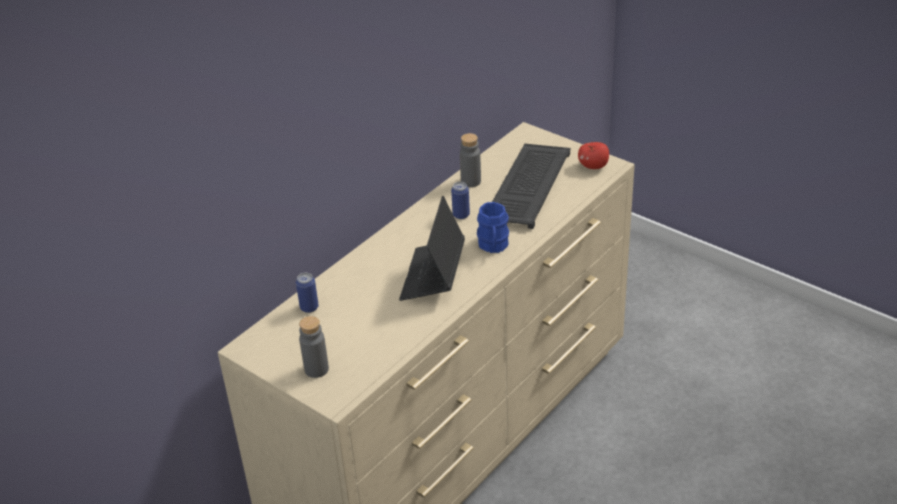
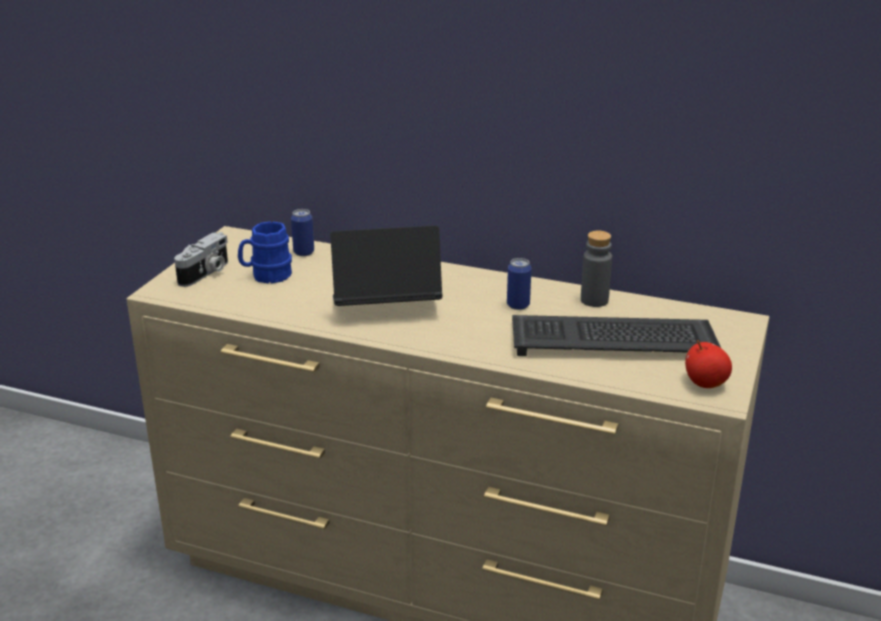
camera: 70 degrees right, 10 degrees down
grey bottle [299,316,329,378] -> camera [174,232,228,287]
blue mug [477,202,509,253] -> blue mug moved to [238,221,292,284]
----------
_Work instructions_
Give back each line above exactly, with pictures dropped.

_The answer_
camera: 70 degrees right, 10 degrees down
grey bottle [299,316,329,378] -> camera [174,232,228,287]
blue mug [477,202,509,253] -> blue mug moved to [238,221,292,284]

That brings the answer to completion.